[Directions]
Set down all of the entries word for word, omitting the images they contain.
Provided data Start Marker
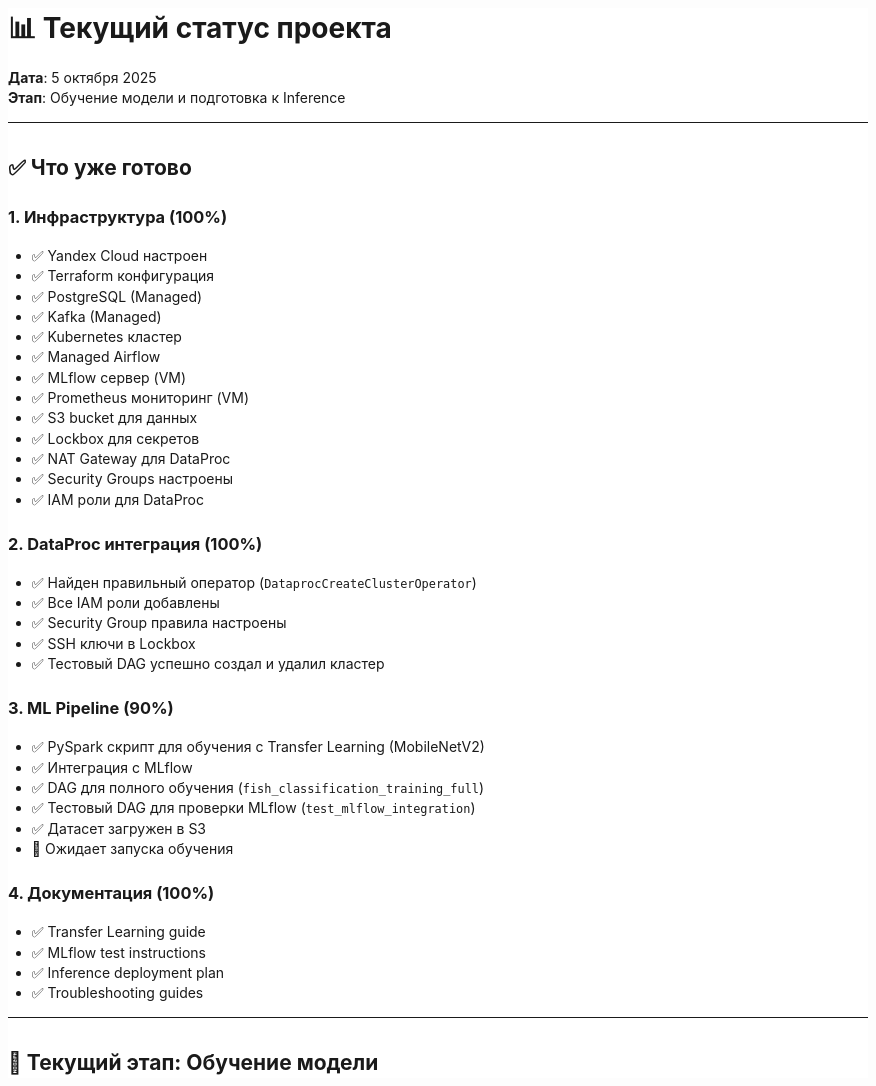 # 📊 Текущий статус проекта

**Дата**: 5 октября 2025  
**Этап**: Обучение модели и подготовка к Inference

---

## ✅ Что уже готово

### 1. Инфраструктура (100%)
- ✅ Yandex Cloud настроен
- ✅ Terraform конфигурация
- ✅ PostgreSQL (Managed)
- ✅ Kafka (Managed)
- ✅ Kubernetes кластер
- ✅ Managed Airflow
- ✅ MLflow сервер (VM)
- ✅ Prometheus мониторинг (VM)
- ✅ S3 bucket для данных
- ✅ Lockbox для секретов
- ✅ NAT Gateway для DataProc
- ✅ Security Groups настроены
- ✅ IAM роли для DataProc

### 2. DataProc интеграция (100%)
- ✅ Найден правильный оператор (`DataprocCreateClusterOperator`)
- ✅ Все IAM роли добавлены
- ✅ Security Group правила настроены
- ✅ SSH ключи в Lockbox
- ✅ Тестовый DAG успешно создал и удалил кластер

### 3. ML Pipeline (90%)
- ✅ PySpark скрипт для обучения с Transfer Learning (MobileNetV2)
- ✅ Интеграция с MLflow
- ✅ DAG для полного обучения (`fish_classification_training_full`)
- ✅ Тестовый DAG для проверки MLflow (`test_mlflow_integration`)
- ✅ Датасет загружен в S3
- 🔄 Ожидает запуска обучения

### 4. Документация (100%)
- ✅ Transfer Learning guide
- ✅ MLflow test instructions
- ✅ Inference deployment plan
- ✅ Troubleshooting guides

---

## 🔄 Текущий этап: Обучение модели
Provided data End Marker
[Solution to this problem]
 # 📊 Текущий статус проекта

**Дата**: 5 октября 2025  
**Этап**: Обучение модели и подготовка к Inference

---

## ✅ Что уже готово

### 1. Инфраструктура (100%)
- ✅ Yandex Cloud настроен
- ✅ Terraform конфигурация
- ✅ PostgreSQL (Managed)
- ✅ Kafka (Managed)
- ✅ Kubernetes кластер
- ✅ Managed Airflow
- ✅ MLflow сервер (VM)
- ✅ Prometheus мониторинг (VM)
- ✅ S3 bucket для данных
- ✅ Lockbox для секретов
- ✅ NAT Gateway для DataProc
- ✅ Security Groups настроены
- ✅ IAM роли для DataProc

### 2. DataProc интеграция (100%)
- ✅ Найден правильный оператор (`DataprocCreateClusterOperator`)
- ✅ Все IAM роли добавлены
- ✅ Security Group правила настроены
- ✅ SSH ключи в Lockbox
- ✅ Тестовый DAG успешно создал и удалил кластер

### 3. ML Pipeline (90%)
- ✅ PySpark скрипт для обучения с Transfer Learning (MobileNetV2)
- ✅ Интеграция с MLflow
- ✅ DAG для полного обучения (`fish_classification_training_full`)
- ✅ Тестовый DAG для проверки MLflow (`test_mlflow_integration`)
- ✅ Датасет загружен в S3
- 🔄 Ожидает запуска обучения

### 4. Документация (100%)
- ✅ Transfer Learning guide
- ✅ MLflow test instructions
- ✅ Inference deployment plan
- ✅ Troubleshooting guides

---

## 🔄 Текущий этап: Обучение модели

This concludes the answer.